Perhaps she should play along with him. Surely he'd eventually tire of his game and leave her alone. Or perhaps she was just going mad—as most of her so-called friends had insisted she would.
Yet those same friends had never understood what she was, or what she was capable of doing. Nor had they ever tried to help her.
"Why can't someone else rescue you? You must have friends—why don't you go haunt them?"
"Believe me, I would if I could."
His tone was dry and left no doubt he would rather be anywhere else than with her. Bad news when even a damn ghost doesn't want to be with you. "So why aren't you?"
He frowned. "I don't know. Some force keeps driving me towards you. I have no choice in the matter, Madeline. You're all I have."
And you refuse to help me.The unspoken rebuke was in his eyes when he glanced at her. Maddie bit her lip and looked away, watching the snow continue its dance past her window. Maybe she was going mad. She was beginning to feel sorry for a ghost.
"Why would you be able to reach a complete stranger and not anyone of real use to you?"
"I don't know."
But the look he gave her was keen, as if he did know but didn't believe she'd understand.
"If you want my help, you at least owe it to me to be honest."
"Fair enough." He turned his back to the fire, but kept his hands behind him, as if still trying to warm them. "Whatever this force is, it brings with it a sense of danger. And it's connected with you somehow."
He seemed to say an awful lot without actually saying anything, Maddie noted. Maybe her ghost had been a politician in a former life.
"That made everything so much clearer," she said dryly.
He shot her a look that was half amusement, half frustration. "Someone close to you is in danger, and somehow, they're drawing me to you."
Besides her sister, the only other person who qualified as being close was Jayne's son, Evan. Neither of them had the sort of power Jon was talking about. No, she thought grimly, there was only one misfit left in their small family unit.
"So how did you end up in the well?"
"Someone shot me when I was out exploring." He shrugged. "I must have fallen into it."
Maddie raised an eyebrow. From what she could see of him, there was remarkably little evidence of a bullet wound. "Then you are dead."
He sighed and closed his eyes. "I was hit in the arm. The fall could have killed me, but I was… lucky."
The arm closest to her was a suntanned brown, well-muscled and remarkably free of wounds. His hands were still firmly clasped together, which surely wouldn't be possible if the other arm had a hole blown in it. Maybe it was her ghost who was mad, not she.
"Why don't you just shout for help?"
"As I explained before, I can't take the risk. Someone is out to get me. If they think I'm still alive, they'll just find me and finish the job."
A chill ran through her. "It could have been an accident."
"No."
She closed her eyes at the soft certainty in his voice. "If I come to help you, my life could be in danger."

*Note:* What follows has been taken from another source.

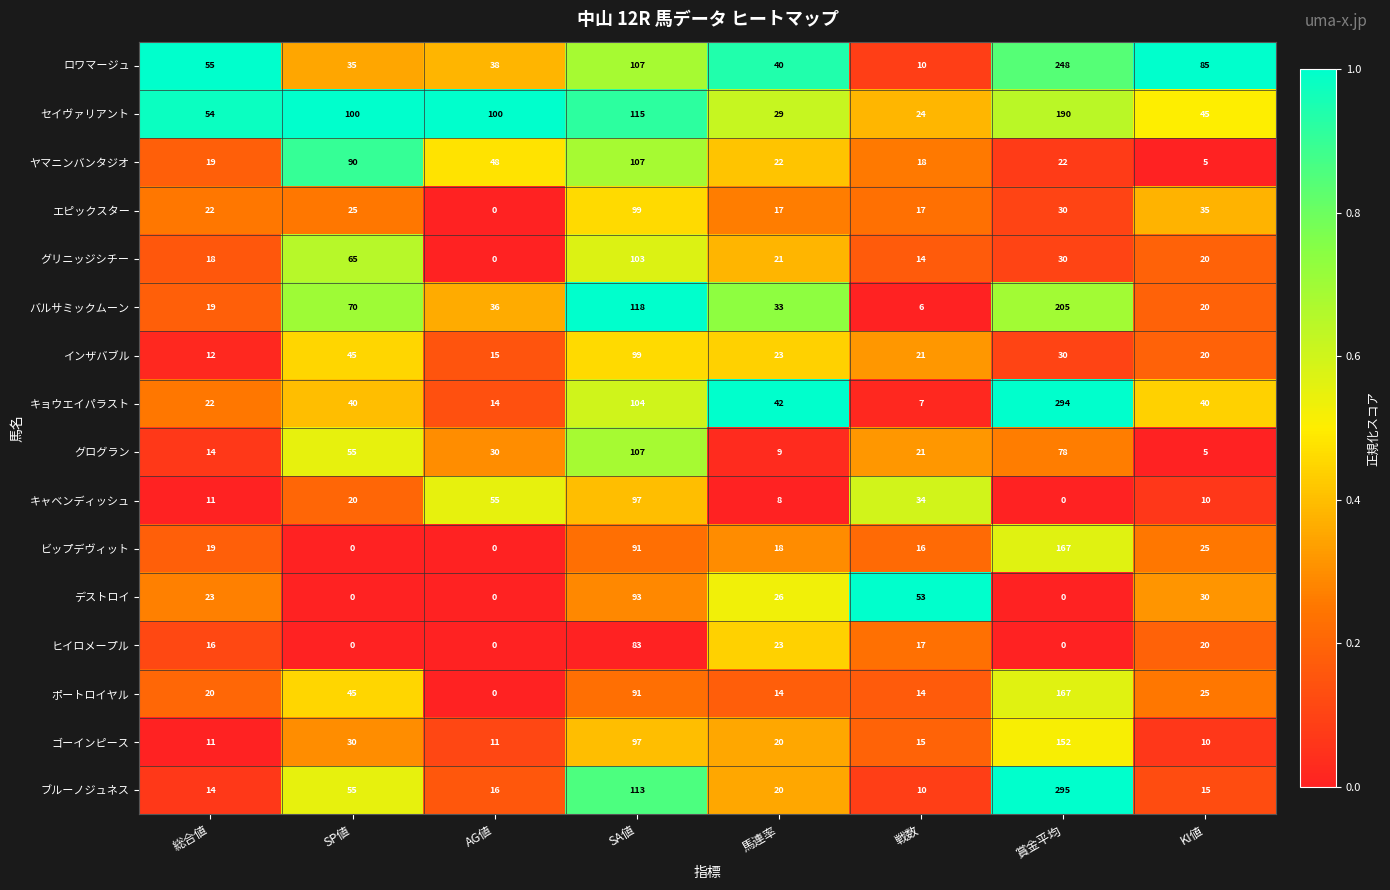

True or false: キャベンディッシュ has a value of 20 at SP値.

True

"How would they know you're there to help me? You'd just be another tourist passing by."
The sudden weariness in his voice made her look at him. His form had faded slightly, merging with the night. Something was wrong, something more than the fact he'd been shot. And she sensed he wouldn't tell her what. "Who do you mean by they?"
"I'm not exactly sure. But someone in this town knew why I was here, and they moved pretty swiftly to get rid of me."
"Then tell me what town you're in, and why you're there." If he was going to continue haunting her, she should at least try to understand a little more about him.